Pada tingkat yang lebih ekstrim, para perfeksionis ini memperlihatkan hal-hal yang kadang di luar nalar orang pada umumnya. Mencatat hal-hal yang akan dan telah dilakukan secara detail, membuat schedule secara berkala, bahkan detail waktu sampai dengan jam menit dan detik masuk dalam perhitungan para orang-orang golongan ini. Tapi, jika kamu pernah menjadi salah satu dalam kepanitiaan entah dalam kegiatan sekolah, kampus, kampung atau kegiatan-kegiatan dalam skala yang lebih besar, sebaiknya serahkan rundown acara kepada para perfeksionis ini. Pasti akan cepat beres!

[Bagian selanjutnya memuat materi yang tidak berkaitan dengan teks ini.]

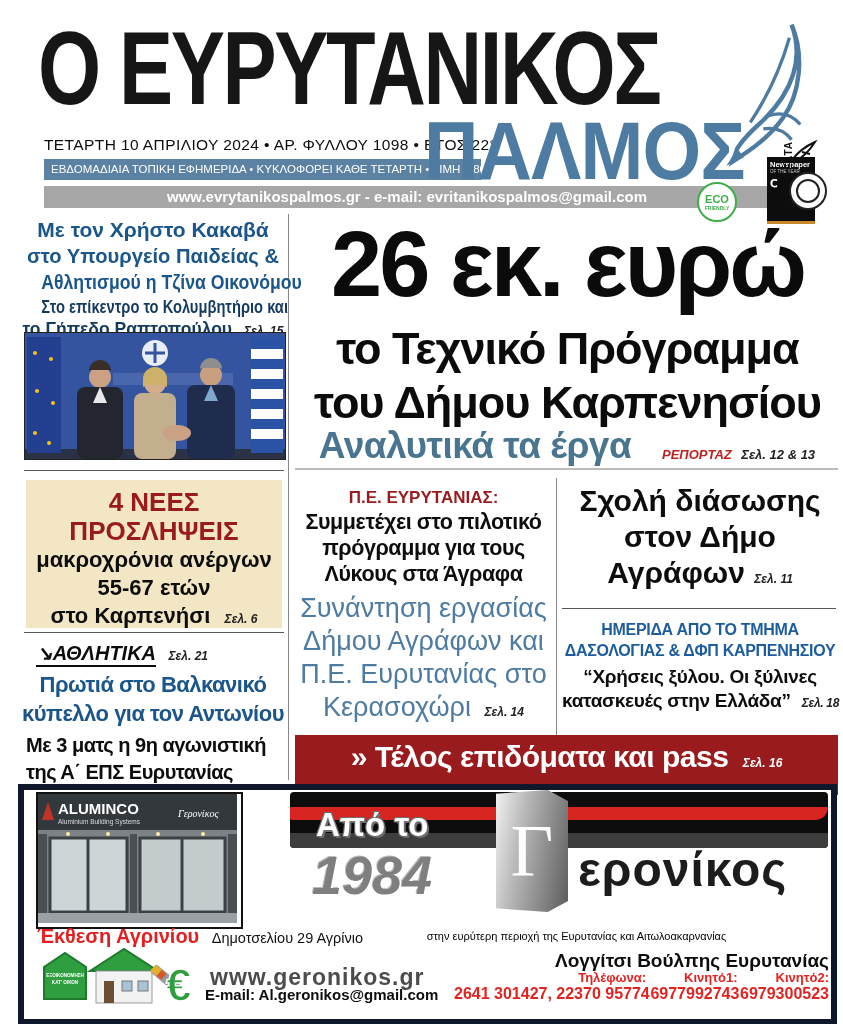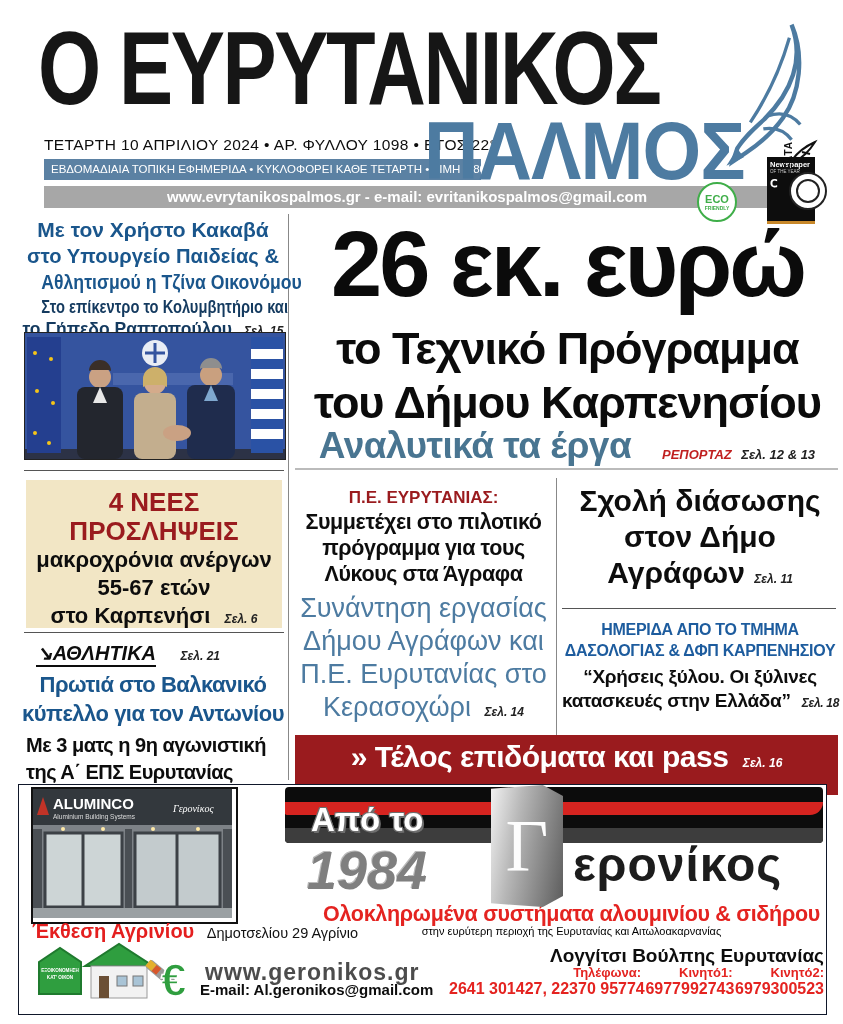"Σελ. 21" span.pageref { margin-left: 20px -> 8px }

Kembali kepada apa sebab dari para perfeksionis ini muncul, maka hal paling dasar yang perlu kita lihat sebagai solusi menghadapinya adalah pada tingkat keluarga. Bagaimana mereka berada dalam keluarga, diperlakukan dan berkegiatan sebagai anggota di dalamnya. Karena pada awalnya, saya pikir mereka juga mengalami ketersiksaan yang sangat besar. Ditunjuk sana dan sini. Melakukan ini dan itu. Memperbaiki ini dan itu. Maka pada hakikatnya perfeksionis adalah kecenderungan yang diwariskan secara turun temurun.
Di sisi lain, kita juga harus bisa memahami bagaimana para perfeksionis ini menjalani hari dengan konsep keberaturan. Bagaimana perasaan mereka ketika sesuatu hal tidak bersesuaian dengan pandangan mereka. Bagaimana sakitnya hati bahkan mata mereka hanya karena pintu tidak ditutup. Bagaimana muring-muringnya mereka ketika lampu tidak dimatikan saat pagi. Bagaimana cemberutnya mereka melihat posisi meja dan kursi yang tidak berantakan, kabel-kabel yang ditinggalkan berserakan, meja makan yang tidak dibersihkan setelah makan dan hal-hal berantakan lain yang membuat hati mereka tidak karuan.
Jika kita bisa padankan sakitnya mereka menjalani hari yang serba tidak beraturan seperti halnya kita mengharapkan gebetan kita tetiba datang ke rumah membawa sesuatu yang kita inginkan. Hanya mentok sebagai hal yang kita impikan. Ketika tidak terjadi, sakit hati pada akhirnya. Sakit mereka para perfeksionis ini justru terjadi ketika ketidakberaturan itu sendiri terjadi.
Saya pernah merasakan menjadi seorang perfeksionis—atau bahkan sedang mengalaminya. Bahkan mungkin, semua orang juga pernah pada posisi sebagai seperti golongan ini. Tidak bisa dipungkiri karena keteraturan adalah hakikat kita sebagai manusia. Lahir, bersekolah, bekerja, nikah, beranak pinak, menjadi tua dan mati. Sebuah lingkaran setan yang justru kita amini kebenarannya. Maka sebagai seorang yang pernah mengalami secara langsung, asalkan ada kemauan—kita memiliki cara untuk bisa mengatasinya secara mandiri. Atau jikapun itu terjadi pada orang lain, kita setidaknya berusaha untuk memahami dan memaklumi ketersiksaan mereka.
Pada akhirnya, mari untuk tidak menghakimi para perfeksionis sebagai pesakitan. Mari menyadari keberadaan mereka sebagai sebuah fenomena yang akan hilang pada suatu waktu.